The rate of development of installed wind power capacity in India far exceeds that in any single European country and the sudden influx of orders for wind turbines in India currently flooding in to manufacturers in the West are a direct result of India's fiscal policy.

India now has just under 557 MW of installed wind power capacity up and running. Reporting on installations until September, the Ministry of Non Conventional Energy Sources (MNES) also reveals that nearly 509 MW of the total has been completed by the private sector. This compares with the 1990-92 fiscal year when private sector installations amounted to no more than 9 MW.

During the first half of the current financial year, private firms have installed 206.350 MW, compared with 235.535 MW for the whole of the 1994-95 financial year. Another 200 MW is expected in the ground by March, bringing the total amount of wind installed in one year in India to some 435 MW. This rate of development far exceeds that in any single European country at the moment and is reminiscent of the hey days of the California wind rush in the early 1980s.

Orders for wind turbines are currently flooding in to manufacturers in the West -- in many cases several weeks and even months later than expected. During this waiting period many had built up stockpiles of wind turbines and components to worryingly large proportions. The sudden influx of orders now being experienced is a direct result of India's fiscal policy. India's financial year starts in April. If machines are installed before September, the company is entitled to a 100% tax depreciation for that year -- it can write off the total cost of the machine against tax.
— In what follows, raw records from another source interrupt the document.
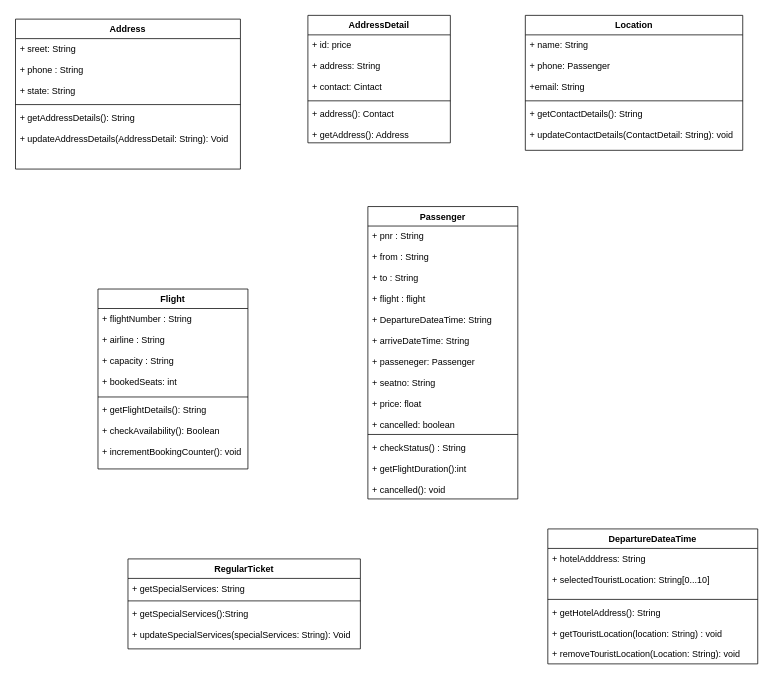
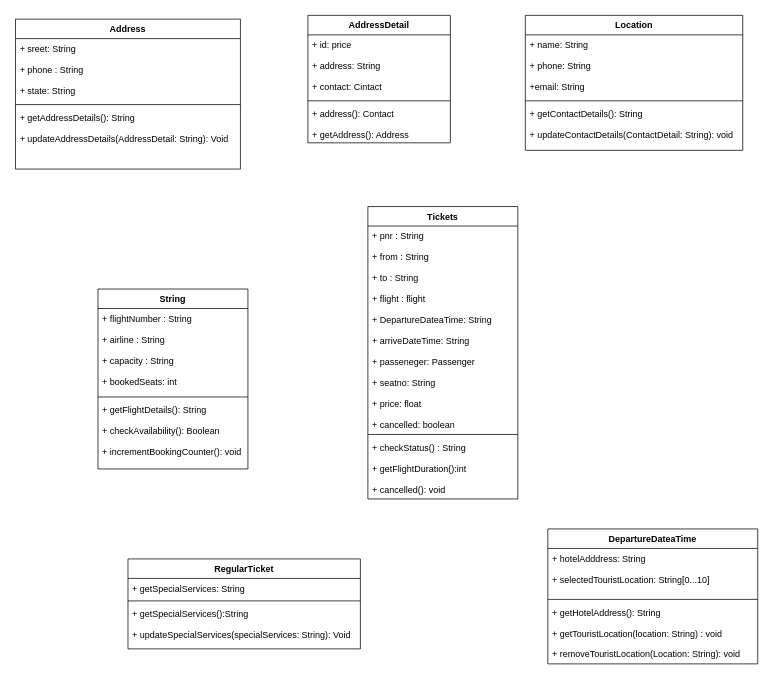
  <mxCell id="0" />
  <mxCell id="1" parent="0" />
  <mxCell id="2" value="Address" style="swimlane;fontStyle=1;align=center;verticalAlign=top;childLayout=stackLayout;horizontal=1;startSize=26;horizontalStack=0;resizeParent=1;resizeParentMax=0;resizeLast=0;collapsible=1;marginBottom=0;" parent="1" vertex="1"><mxGeometry x="20" y="25" width="300" height="200" as="geometry" /></mxCell>
  <mxCell id="3" value="+ sreet: String&#10;&#10;+ phone : String&#10;&#10;+ state: String" style="text;strokeColor=none;fillColor=none;align=left;verticalAlign=top;spacingLeft=4;spacingRight=4;overflow=hidden;rotatable=0;points=[[0,0.5],[1,0.5]];portConstraint=eastwest;" parent="2" vertex="1"><mxGeometry y="26" width="300" height="84" as="geometry" /></mxCell>
  <mxCell id="4" value="" style="line;strokeWidth=1;fillColor=none;align=left;verticalAlign=middle;spacingTop=-1;spacingLeft=3;spacingRight=3;rotatable=0;labelPosition=right;points=[];portConstraint=eastwest;" parent="2" vertex="1"><mxGeometry y="110" width="300" height="8" as="geometry" /></mxCell>
  <mxCell id="5" value="+ getAddressDetails(): String&#10;&#10;+ updateAddressDetails(AddressDetail: String): Void&#10;" style="text;strokeColor=none;fillColor=none;align=left;verticalAlign=top;spacingLeft=4;spacingRight=4;overflow=hidden;rotatable=0;points=[[0,0.5],[1,0.5]];portConstraint=eastwest;" parent="2" vertex="1"><mxGeometry y="118" width="300" height="82" as="geometry" /></mxCell>
  <mxCell id="6" value="Location" style="swimlane;fontStyle=1;align=center;verticalAlign=top;childLayout=stackLayout;horizontal=1;startSize=26;horizontalStack=0;resizeParent=1;resizeParentMax=0;resizeLast=0;collapsible=1;marginBottom=0;" parent="1" vertex="1"><mxGeometry x="700" y="20" width="290" height="180" as="geometry" /></mxCell>
- <mxCell id="7" value="+ name: String&#10;&#10;+ phone: Passenger&#10;&#10;+email: String" style="text;strokeColor=none;fillColor=none;align=left;verticalAlign=top;spacingLeft=4;spacingRight=4;overflow=hidden;rotatable=0;points=[[0,0.5],[1,0.5]];portConstraint=eastwest;" parent="6" vertex="1"><mxGeometry y="26" width="290" height="84" as="geometry" /></mxCell>
+ <mxCell id="7" value="+ name: String&#10;&#10;+ phone: String&#10;&#10;+email: String" style="text;strokeColor=none;fillColor=none;align=left;verticalAlign=top;spacingLeft=4;spacingRight=4;overflow=hidden;rotatable=0;points=[[0,0.5],[1,0.5]];portConstraint=eastwest;" parent="6" vertex="1"><mxGeometry y="26" width="290" height="84" as="geometry" /></mxCell>
  <mxCell id="8" value="" style="line;strokeWidth=1;fillColor=none;align=left;verticalAlign=middle;spacingTop=-1;spacingLeft=3;spacingRight=3;rotatable=0;labelPosition=right;points=[];portConstraint=eastwest;" parent="6" vertex="1"><mxGeometry y="110" width="290" height="8" as="geometry" /></mxCell>
  <mxCell id="9" value="+ getContactDetails(): String&#10;&#10;+ updateContactDetails(ContactDetail: String): void" style="text;strokeColor=none;fillColor=none;align=left;verticalAlign=top;spacingLeft=4;spacingRight=4;overflow=hidden;rotatable=0;points=[[0,0.5],[1,0.5]];portConstraint=eastwest;" parent="6" vertex="1"><mxGeometry y="118" width="290" height="62" as="geometry" /></mxCell>
  <mxCell id="10" value="AddressDetail" style="swimlane;fontStyle=1;align=center;verticalAlign=top;childLayout=stackLayout;horizontal=1;startSize=26;horizontalStack=0;resizeParent=1;resizeParentMax=0;resizeLast=0;collapsible=1;marginBottom=0;" parent="1" vertex="1"><mxGeometry x="410" y="20" width="190" height="170" as="geometry" /></mxCell>
  <mxCell id="11" value="+ id: price&#10;&#10;+ address: String&#10;&#10;+ contact: Cintact" style="text;strokeColor=none;fillColor=none;align=left;verticalAlign=top;spacingLeft=4;spacingRight=4;overflow=hidden;rotatable=0;points=[[0,0.5],[1,0.5]];portConstraint=eastwest;" parent="10" vertex="1"><mxGeometry y="26" width="190" height="84" as="geometry" /></mxCell>
  <mxCell id="12" value="" style="line;strokeWidth=1;fillColor=none;align=left;verticalAlign=middle;spacingTop=-1;spacingLeft=3;spacingRight=3;rotatable=0;labelPosition=right;points=[];portConstraint=eastwest;" parent="10" vertex="1"><mxGeometry y="110" width="190" height="8" as="geometry" /></mxCell>
  <mxCell id="13" value="+ address(): Contact&#10;&#10;+ getAddress(): Address" style="text;strokeColor=none;fillColor=none;align=left;verticalAlign=top;spacingLeft=4;spacingRight=4;overflow=hidden;rotatable=0;points=[[0,0.5],[1,0.5]];portConstraint=eastwest;" parent="10" vertex="1"><mxGeometry y="118" width="190" height="52" as="geometry" /></mxCell>
- <mxCell id="14" value="Flight" style="swimlane;fontStyle=1;align=center;verticalAlign=top;childLayout=stackLayout;horizontal=1;startSize=26;horizontalStack=0;resizeParent=1;resizeParentMax=0;resizeLast=0;collapsible=1;marginBottom=0;" parent="1" vertex="1"><mxGeometry x="130" y="385" width="200" height="240" as="geometry" /></mxCell>
+ <mxCell id="14" value="String" style="swimlane;fontStyle=1;align=center;verticalAlign=top;childLayout=stackLayout;horizontal=1;startSize=26;horizontalStack=0;resizeParent=1;resizeParentMax=0;resizeLast=0;collapsible=1;marginBottom=0;" parent="1" vertex="1"><mxGeometry x="130" y="385" width="200" height="240" as="geometry" /></mxCell>
  <mxCell id="15" value="+ flightNumber : String&#10;&#10;+ airline : String&#10;&#10;+ capacity : String&#10;&#10;+ bookedSeats: int &#10;" style="text;strokeColor=none;fillColor=none;align=left;verticalAlign=top;spacingLeft=4;spacingRight=4;overflow=hidden;rotatable=0;points=[[0,0.5],[1,0.5]];portConstraint=eastwest;" parent="14" vertex="1"><mxGeometry y="26" width="200" height="114" as="geometry" /></mxCell>
  <mxCell id="16" value="" style="line;strokeWidth=1;fillColor=none;align=left;verticalAlign=middle;spacingTop=-1;spacingLeft=3;spacingRight=3;rotatable=0;labelPosition=right;points=[];portConstraint=eastwest;" parent="14" vertex="1"><mxGeometry y="140" width="200" height="8" as="geometry" /></mxCell>
  <mxCell id="17" value="+ getFlightDetails(): String&#10;&#10;+ checkAvailability(): Boolean&#10;&#10;+ incrementBookingCounter(): void" style="text;strokeColor=none;fillColor=none;align=left;verticalAlign=top;spacingLeft=4;spacingRight=4;overflow=hidden;rotatable=0;points=[[0,0.5],[1,0.5]];portConstraint=eastwest;" parent="14" vertex="1"><mxGeometry y="148" width="200" height="92" as="geometry" /></mxCell>
- <mxCell id="18" value="Passenger" style="swimlane;fontStyle=1;align=center;verticalAlign=top;childLayout=stackLayout;horizontal=1;startSize=26;horizontalStack=0;resizeParent=1;resizeParentMax=0;resizeLast=0;collapsible=1;marginBottom=0;" parent="1" vertex="1"><mxGeometry x="490" y="275" width="200" height="390" as="geometry" /></mxCell>
+ <mxCell id="18" value="Tickets" style="swimlane;fontStyle=1;align=center;verticalAlign=top;childLayout=stackLayout;horizontal=1;startSize=26;horizontalStack=0;resizeParent=1;resizeParentMax=0;resizeLast=0;collapsible=1;marginBottom=0;" parent="1" vertex="1"><mxGeometry x="490" y="275" width="200" height="390" as="geometry" /></mxCell>
  <mxCell id="19" value="+ pnr : String&#10;&#10;+ from : String&#10;&#10;+ to : String&#10;&#10;+ flight : flight&#10;&#10;+ DepartureDateaTime: String&#10;&#10;+ arriveDateTime: String&#10;&#10;+ passeneger: Passenger&#10;&#10;+ seatno: String&#10;&#10;+ price: float&#10;&#10;+ cancelled: boolean&#10;" style="text;strokeColor=none;fillColor=none;align=left;verticalAlign=top;spacingLeft=4;spacingRight=4;overflow=hidden;rotatable=0;points=[[0,0.5],[1,0.5]];portConstraint=eastwest;" parent="18" vertex="1"><mxGeometry y="26" width="200" height="274" as="geometry" /></mxCell>
  <mxCell id="20" value="" style="line;strokeWidth=1;fillColor=none;align=left;verticalAlign=middle;spacingTop=-1;spacingLeft=3;spacingRight=3;rotatable=0;labelPosition=right;points=[];portConstraint=eastwest;" parent="18" vertex="1"><mxGeometry y="300" width="200" height="8" as="geometry" /></mxCell>
  <mxCell id="21" value="+ checkStatus() : String&#10;&#10;+ getFlightDuration():int&#10;&#10;+ cancelled(): void" style="text;strokeColor=none;fillColor=none;align=left;verticalAlign=top;spacingLeft=4;spacingRight=4;overflow=hidden;rotatable=0;points=[[0,0.5],[1,0.5]];portConstraint=eastwest;" parent="18" vertex="1"><mxGeometry y="308" width="200" height="82" as="geometry" /></mxCell>
  <mxCell id="22" value="RegularTicket" style="swimlane;fontStyle=1;align=center;verticalAlign=top;childLayout=stackLayout;horizontal=1;startSize=26;horizontalStack=0;resizeParent=1;resizeParentMax=0;resizeLast=0;collapsible=1;marginBottom=0;" parent="1" vertex="1"><mxGeometry x="170" y="745" width="310" height="120" as="geometry" /></mxCell>
  <mxCell id="23" value="+ getSpecialServices: String" style="text;strokeColor=none;fillColor=none;align=left;verticalAlign=top;spacingLeft=4;spacingRight=4;overflow=hidden;rotatable=0;points=[[0,0.5],[1,0.5]];portConstraint=eastwest;" parent="22" vertex="1"><mxGeometry y="26" width="310" height="26" as="geometry" /></mxCell>
  <mxCell id="24" value="" style="line;strokeWidth=1;fillColor=none;align=left;verticalAlign=middle;spacingTop=-1;spacingLeft=3;spacingRight=3;rotatable=0;labelPosition=right;points=[];portConstraint=eastwest;" parent="22" vertex="1"><mxGeometry y="52" width="310" height="8" as="geometry" /></mxCell>
  <mxCell id="25" value="+ getSpecialServices():String&#10;&#10;+ updateSpecialServices(specialServices: String): Void" style="text;strokeColor=none;fillColor=none;align=left;verticalAlign=top;spacingLeft=4;spacingRight=4;overflow=hidden;rotatable=0;points=[[0,0.5],[1,0.5]];portConstraint=eastwest;" parent="22" vertex="1"><mxGeometry y="60" width="310" height="60" as="geometry" /></mxCell>
  <mxCell id="26" value="DepartureDateaTime" style="swimlane;fontStyle=1;align=center;verticalAlign=top;childLayout=stackLayout;horizontal=1;startSize=26;horizontalStack=0;resizeParent=1;resizeParentMax=0;resizeLast=0;collapsible=1;marginBottom=0;" parent="1" vertex="1"><mxGeometry x="730" y="705" width="280" height="180" as="geometry" /></mxCell>
  <mxCell id="27" value="+ hotelAdddress: String&#10;&#10;+ selectedTouristLocation: String[0...10]" style="text;strokeColor=none;fillColor=none;align=left;verticalAlign=top;spacingLeft=4;spacingRight=4;overflow=hidden;rotatable=0;points=[[0,0.5],[1,0.5]];portConstraint=eastwest;" parent="26" vertex="1"><mxGeometry y="26" width="280" height="64" as="geometry" /></mxCell>
  <mxCell id="28" value="" style="line;strokeWidth=1;fillColor=none;align=left;verticalAlign=middle;spacingTop=-1;spacingLeft=3;spacingRight=3;rotatable=0;labelPosition=right;points=[];portConstraint=eastwest;" parent="26" vertex="1"><mxGeometry y="90" width="280" height="8" as="geometry" /></mxCell>
  <mxCell id="29" value="+ getHotelAddress(): String&#10;&#10;+ getTouristLocation(location: String) : void&#10;&#10;+ removeTouristLocation(Location: String): void&#10;&#10;+ addTouristLocation(location: String): void" style="text;strokeColor=none;fillColor=none;align=left;verticalAlign=top;spacingLeft=4;spacingRight=4;overflow=hidden;rotatable=0;points=[[0,0.5],[1,0.5]];portConstraint=eastwest;" parent="26" vertex="1"><mxGeometry y="98" width="280" height="82" as="geometry" /></mxCell>
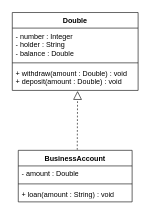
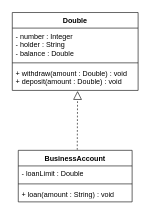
  <mxCell id="0" />
  <mxCell id="1" parent="0" />
  <mxCell id="2" value="Double" style="swimlane;fontStyle=1;align=center;verticalAlign=top;childLayout=stackLayout;horizontal=1;startSize=26;horizontalStack=0;resizeParent=1;resizeParentMax=0;resizeLast=0;collapsible=1;marginBottom=0;whiteSpace=wrap;html=1;" vertex="1" parent="1"><mxGeometry x="20" y="20" width="210" height="130" as="geometry" /></mxCell>
  <mxCell id="3" value="- number : Integer&lt;div&gt;- holder : String&lt;/div&gt;&lt;div&gt;- balance : Double&lt;/div&gt;" style="text;strokeColor=none;fillColor=none;align=left;verticalAlign=top;spacingLeft=4;spacingRight=4;overflow=hidden;rotatable=0;points=[[0,0.5],[1,0.5]];portConstraint=eastwest;whiteSpace=wrap;html=1;" vertex="1" parent="2"><mxGeometry y="26" width="210" height="54" as="geometry" /></mxCell>
  <mxCell id="4" value="" style="line;strokeWidth=1;fillColor=none;align=left;verticalAlign=middle;spacingTop=-1;spacingLeft=3;spacingRight=3;rotatable=0;labelPosition=right;points=[];portConstraint=eastwest;strokeColor=inherit;" vertex="1" parent="2"><mxGeometry y="80" width="210" height="8" as="geometry" /></mxCell>
  <mxCell id="5" value="+ withdraw(amount : Double) : void&lt;div&gt;+ deposit(amount : Double) : void&lt;/div&gt;" style="text;strokeColor=none;fillColor=none;align=left;verticalAlign=top;spacingLeft=4;spacingRight=4;overflow=hidden;rotatable=0;points=[[0,0.5],[1,0.5]];portConstraint=eastwest;whiteSpace=wrap;html=1;" vertex="1" parent="2"><mxGeometry y="88" width="210" height="42" as="geometry" /></mxCell>
  <mxCell id="6" value="BusinessAccount" style="swimlane;fontStyle=1;align=center;verticalAlign=top;childLayout=stackLayout;horizontal=1;startSize=26;horizontalStack=0;resizeParent=1;resizeParentMax=0;resizeLast=0;collapsible=1;marginBottom=0;whiteSpace=wrap;html=1;" vertex="1" parent="1"><mxGeometry x="30" y="250" width="190" height="86" as="geometry" /></mxCell>
- <mxCell id="7" value="- amount : Double" style="text;strokeColor=none;fillColor=none;align=left;verticalAlign=top;spacingLeft=4;spacingRight=4;overflow=hidden;rotatable=0;points=[[0,0.5],[1,0.5]];portConstraint=eastwest;whiteSpace=wrap;html=1;" vertex="1" parent="6"><mxGeometry y="26" width="190" height="26" as="geometry" /></mxCell>
+ <mxCell id="7" value="- loanLimit : Double" style="text;strokeColor=none;fillColor=none;align=left;verticalAlign=top;spacingLeft=4;spacingRight=4;overflow=hidden;rotatable=0;points=[[0,0.5],[1,0.5]];portConstraint=eastwest;whiteSpace=wrap;html=1;" vertex="1" parent="6"><mxGeometry y="26" width="190" height="26" as="geometry" /></mxCell>
  <mxCell id="8" value="" style="line;strokeWidth=1;fillColor=none;align=left;verticalAlign=middle;spacingTop=-1;spacingLeft=3;spacingRight=3;rotatable=0;labelPosition=right;points=[];portConstraint=eastwest;strokeColor=inherit;" vertex="1" parent="6"><mxGeometry y="52" width="190" height="8" as="geometry" /></mxCell>
  <mxCell id="9" value="+ loan(amount : String) : void" style="text;strokeColor=none;fillColor=none;align=left;verticalAlign=top;spacingLeft=4;spacingRight=4;overflow=hidden;rotatable=0;points=[[0,0.5],[1,0.5]];portConstraint=eastwest;whiteSpace=wrap;html=1;" vertex="1" parent="6"><mxGeometry y="60" width="190" height="26" as="geometry" /></mxCell>
  <mxCell id="10" value="" style="endArrow=block;dashed=1;endFill=0;endSize=12;html=1;rounded=0;entryX=0.519;entryY=1.024;entryDx=0;entryDy=0;entryPerimeter=0;exitX=0.518;exitY=-0.011;exitDx=0;exitDy=0;exitPerimeter=0;" edge="1" parent="1" source="6" target="5"><mxGeometry width="160" relative="1" as="geometry"><mxPoint x="50" y="240" as="sourcePoint" /><mxPoint x="210" y="240" as="targetPoint" /></mxGeometry></mxCell>
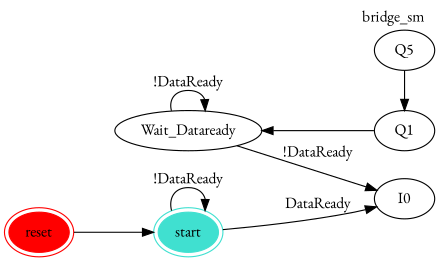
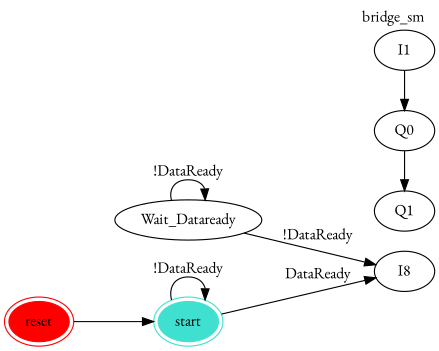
  digraph {
    fontname="EB Garamond"
    label=bridge_sm
    labeljust=right
    labelloc=top
    rankdir=LR
    node [fontname="EB Garamond"]
    edge [fontname="EB Garamond"]
    start [color=turquoise peripheries=2 style=filled]
    Wait_Dataready
-   I0
-   Q0 [label=Q5]
+   I0 [label=I8]
+   I1
+   Q0
    Q1
    reset [color=red peripheries=2 style=filled]
    subgraph sub_1 {
      rank=same
      start
      Wait_Dataready
    }
    subgraph sub_2 {
      rank=same
      I0
+     I1
      Q0
      Q1
    }
    start -> start [label="!DataReady"]
    start -> I0 [label=" DataReady "]
    Wait_Dataready -> Wait_Dataready [label=" !DataReady "]
    Wait_Dataready -> I0 [label="!DataReady"]
+   I1 -> Q0
    Q0 -> Q1
-   Q1 -> Wait_Dataready
    reset -> start
  }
If installed before the end of March next year, 50% depreciation is allowed for the current financial year, and 50% depreciation again for the next year.

Widespread fears that these lucrative tax breaks could suddenly be withdrawn tends to lead to bouts of "panic order syndrome" on the Indian market. Large industrial companies install wind plants to secure their own power supply in a country where power cuts are all too frequent. But they make their investment in wind energy according to their tax planning for the relevant fiscal year.

While wind companies are non too happy with this roller coaster order process, the six month pauses are welcomed by the Indian administrating authorities. The breaks give them time to catch up with the paperwork and allow the State Electricity Boards (SEBs) to plan for uptake of the power being produced.